Start of Listed entries

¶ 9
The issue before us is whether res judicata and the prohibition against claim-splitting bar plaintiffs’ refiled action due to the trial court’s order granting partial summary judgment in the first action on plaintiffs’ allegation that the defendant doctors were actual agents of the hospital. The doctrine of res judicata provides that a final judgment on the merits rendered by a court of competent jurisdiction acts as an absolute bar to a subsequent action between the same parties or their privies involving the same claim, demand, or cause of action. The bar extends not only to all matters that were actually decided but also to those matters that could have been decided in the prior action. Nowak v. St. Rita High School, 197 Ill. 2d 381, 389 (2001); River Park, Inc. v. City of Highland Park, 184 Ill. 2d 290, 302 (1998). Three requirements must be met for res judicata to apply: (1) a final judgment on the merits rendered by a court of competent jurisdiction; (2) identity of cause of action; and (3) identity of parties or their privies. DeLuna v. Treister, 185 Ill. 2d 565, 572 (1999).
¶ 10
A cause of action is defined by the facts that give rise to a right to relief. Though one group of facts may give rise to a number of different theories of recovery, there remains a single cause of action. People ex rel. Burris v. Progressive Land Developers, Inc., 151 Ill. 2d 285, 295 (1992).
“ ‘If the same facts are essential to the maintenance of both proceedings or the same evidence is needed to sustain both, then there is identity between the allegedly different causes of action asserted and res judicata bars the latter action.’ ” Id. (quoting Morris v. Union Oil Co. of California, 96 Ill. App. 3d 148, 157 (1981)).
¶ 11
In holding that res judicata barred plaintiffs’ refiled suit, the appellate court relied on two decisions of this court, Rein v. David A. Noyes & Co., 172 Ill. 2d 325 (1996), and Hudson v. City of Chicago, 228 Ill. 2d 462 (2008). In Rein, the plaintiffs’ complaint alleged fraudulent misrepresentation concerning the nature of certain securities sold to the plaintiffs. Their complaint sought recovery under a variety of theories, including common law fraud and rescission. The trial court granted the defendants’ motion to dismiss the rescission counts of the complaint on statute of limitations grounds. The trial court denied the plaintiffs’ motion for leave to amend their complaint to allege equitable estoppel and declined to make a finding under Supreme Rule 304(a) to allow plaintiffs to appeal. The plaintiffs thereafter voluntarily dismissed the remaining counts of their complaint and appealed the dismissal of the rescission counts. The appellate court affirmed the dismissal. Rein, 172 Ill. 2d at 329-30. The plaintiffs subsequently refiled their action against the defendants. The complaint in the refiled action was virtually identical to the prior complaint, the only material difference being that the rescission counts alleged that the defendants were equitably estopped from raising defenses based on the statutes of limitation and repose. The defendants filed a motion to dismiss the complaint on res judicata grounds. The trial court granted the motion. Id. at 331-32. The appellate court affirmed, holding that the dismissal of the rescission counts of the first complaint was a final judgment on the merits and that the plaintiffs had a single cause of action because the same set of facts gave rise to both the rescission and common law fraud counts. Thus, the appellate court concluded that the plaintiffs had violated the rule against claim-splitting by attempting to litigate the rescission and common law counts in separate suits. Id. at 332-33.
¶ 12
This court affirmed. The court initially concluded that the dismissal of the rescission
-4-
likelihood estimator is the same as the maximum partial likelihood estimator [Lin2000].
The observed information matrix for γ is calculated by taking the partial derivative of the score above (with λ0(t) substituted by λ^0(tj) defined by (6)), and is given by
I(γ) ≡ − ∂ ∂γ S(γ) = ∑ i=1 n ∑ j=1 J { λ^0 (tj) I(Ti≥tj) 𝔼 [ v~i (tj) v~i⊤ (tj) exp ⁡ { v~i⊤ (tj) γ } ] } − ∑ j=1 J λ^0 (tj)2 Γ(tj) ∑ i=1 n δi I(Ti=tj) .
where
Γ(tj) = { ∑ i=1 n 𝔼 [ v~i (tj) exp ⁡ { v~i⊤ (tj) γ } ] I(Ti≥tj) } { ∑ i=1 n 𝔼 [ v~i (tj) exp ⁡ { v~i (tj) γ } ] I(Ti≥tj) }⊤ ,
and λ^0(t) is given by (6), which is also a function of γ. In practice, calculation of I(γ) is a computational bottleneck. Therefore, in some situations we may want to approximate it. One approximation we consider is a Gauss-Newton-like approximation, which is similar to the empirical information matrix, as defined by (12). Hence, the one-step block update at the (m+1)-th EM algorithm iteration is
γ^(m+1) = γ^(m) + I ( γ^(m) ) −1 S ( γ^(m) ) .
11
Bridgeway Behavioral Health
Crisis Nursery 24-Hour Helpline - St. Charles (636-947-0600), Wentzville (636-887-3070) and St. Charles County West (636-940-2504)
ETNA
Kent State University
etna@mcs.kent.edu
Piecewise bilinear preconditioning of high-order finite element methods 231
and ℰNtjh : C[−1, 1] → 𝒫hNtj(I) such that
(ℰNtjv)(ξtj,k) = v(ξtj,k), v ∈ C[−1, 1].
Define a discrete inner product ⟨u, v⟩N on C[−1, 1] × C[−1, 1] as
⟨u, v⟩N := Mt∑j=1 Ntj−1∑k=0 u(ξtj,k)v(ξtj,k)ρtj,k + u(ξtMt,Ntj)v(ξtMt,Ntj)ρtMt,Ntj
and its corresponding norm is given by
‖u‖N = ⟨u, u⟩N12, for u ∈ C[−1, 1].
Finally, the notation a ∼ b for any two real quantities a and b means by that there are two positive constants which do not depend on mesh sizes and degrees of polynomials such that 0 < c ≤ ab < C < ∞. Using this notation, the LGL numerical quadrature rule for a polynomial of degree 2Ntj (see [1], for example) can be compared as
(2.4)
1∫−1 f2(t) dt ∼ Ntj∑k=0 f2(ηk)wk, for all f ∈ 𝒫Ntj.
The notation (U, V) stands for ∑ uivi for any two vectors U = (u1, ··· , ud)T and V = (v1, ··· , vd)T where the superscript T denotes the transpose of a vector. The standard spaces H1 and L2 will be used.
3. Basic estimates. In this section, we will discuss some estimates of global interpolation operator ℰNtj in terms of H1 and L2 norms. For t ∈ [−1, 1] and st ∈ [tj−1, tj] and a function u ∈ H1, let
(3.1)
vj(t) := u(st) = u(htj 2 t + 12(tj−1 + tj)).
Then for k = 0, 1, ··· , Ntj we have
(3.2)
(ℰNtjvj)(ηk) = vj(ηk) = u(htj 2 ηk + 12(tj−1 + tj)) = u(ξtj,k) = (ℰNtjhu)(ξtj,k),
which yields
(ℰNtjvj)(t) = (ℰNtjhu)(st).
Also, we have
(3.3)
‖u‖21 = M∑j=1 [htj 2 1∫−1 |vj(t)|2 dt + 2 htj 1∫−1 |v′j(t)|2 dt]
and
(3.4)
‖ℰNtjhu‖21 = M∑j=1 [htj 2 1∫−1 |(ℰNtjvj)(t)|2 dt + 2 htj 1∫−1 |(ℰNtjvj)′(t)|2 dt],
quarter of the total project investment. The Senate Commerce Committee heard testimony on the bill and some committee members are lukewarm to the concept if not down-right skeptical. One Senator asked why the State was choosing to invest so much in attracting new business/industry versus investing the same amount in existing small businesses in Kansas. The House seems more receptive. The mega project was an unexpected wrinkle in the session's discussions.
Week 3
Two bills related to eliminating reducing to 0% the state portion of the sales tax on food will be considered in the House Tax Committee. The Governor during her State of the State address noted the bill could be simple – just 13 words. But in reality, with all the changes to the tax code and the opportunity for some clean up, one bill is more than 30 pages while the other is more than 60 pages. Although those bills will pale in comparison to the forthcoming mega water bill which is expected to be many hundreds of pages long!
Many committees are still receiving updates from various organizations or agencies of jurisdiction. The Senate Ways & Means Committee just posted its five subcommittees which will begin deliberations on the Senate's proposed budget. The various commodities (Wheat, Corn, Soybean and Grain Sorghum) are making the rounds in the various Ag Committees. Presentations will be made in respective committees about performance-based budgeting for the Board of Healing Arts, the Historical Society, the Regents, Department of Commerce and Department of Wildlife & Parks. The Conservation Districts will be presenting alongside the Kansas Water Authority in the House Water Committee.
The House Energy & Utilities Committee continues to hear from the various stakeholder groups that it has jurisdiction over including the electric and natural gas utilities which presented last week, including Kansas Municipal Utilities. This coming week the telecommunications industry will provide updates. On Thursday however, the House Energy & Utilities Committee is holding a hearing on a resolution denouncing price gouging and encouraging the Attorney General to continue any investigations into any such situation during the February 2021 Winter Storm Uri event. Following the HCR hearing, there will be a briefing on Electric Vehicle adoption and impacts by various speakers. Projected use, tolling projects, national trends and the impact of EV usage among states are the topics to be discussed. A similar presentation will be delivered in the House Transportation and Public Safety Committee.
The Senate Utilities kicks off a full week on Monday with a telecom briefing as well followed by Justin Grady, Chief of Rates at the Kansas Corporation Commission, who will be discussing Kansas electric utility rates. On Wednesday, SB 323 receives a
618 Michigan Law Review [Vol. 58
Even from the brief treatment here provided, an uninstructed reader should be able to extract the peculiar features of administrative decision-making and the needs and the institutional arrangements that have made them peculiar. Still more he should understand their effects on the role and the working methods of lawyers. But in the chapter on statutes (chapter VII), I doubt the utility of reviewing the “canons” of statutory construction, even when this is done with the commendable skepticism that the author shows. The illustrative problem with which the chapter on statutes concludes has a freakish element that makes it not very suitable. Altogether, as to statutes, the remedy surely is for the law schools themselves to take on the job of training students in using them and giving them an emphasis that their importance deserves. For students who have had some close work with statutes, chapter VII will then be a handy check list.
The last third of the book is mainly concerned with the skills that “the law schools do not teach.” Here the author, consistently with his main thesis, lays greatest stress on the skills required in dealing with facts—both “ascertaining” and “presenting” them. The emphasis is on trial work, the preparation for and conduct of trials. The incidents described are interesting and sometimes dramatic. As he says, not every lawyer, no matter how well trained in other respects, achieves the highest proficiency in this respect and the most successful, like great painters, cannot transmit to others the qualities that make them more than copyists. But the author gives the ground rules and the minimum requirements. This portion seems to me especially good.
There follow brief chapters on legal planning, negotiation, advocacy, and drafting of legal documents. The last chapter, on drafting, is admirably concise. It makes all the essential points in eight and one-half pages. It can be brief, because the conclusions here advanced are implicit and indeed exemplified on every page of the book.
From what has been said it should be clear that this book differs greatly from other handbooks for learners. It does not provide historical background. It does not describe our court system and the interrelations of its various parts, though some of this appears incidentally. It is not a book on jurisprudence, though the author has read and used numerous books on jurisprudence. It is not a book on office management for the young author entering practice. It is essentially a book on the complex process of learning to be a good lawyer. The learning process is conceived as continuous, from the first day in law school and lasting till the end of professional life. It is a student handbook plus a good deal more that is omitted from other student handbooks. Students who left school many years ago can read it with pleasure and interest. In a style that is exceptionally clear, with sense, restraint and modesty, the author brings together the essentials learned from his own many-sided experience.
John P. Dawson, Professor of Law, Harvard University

End of Listed entries

> **Exercise objective**
Could you return every line from the entries above in which the string "University" occurs?

> **Exercise result**
Kent State University
John P. Dawson, Professor of Law, Harvard University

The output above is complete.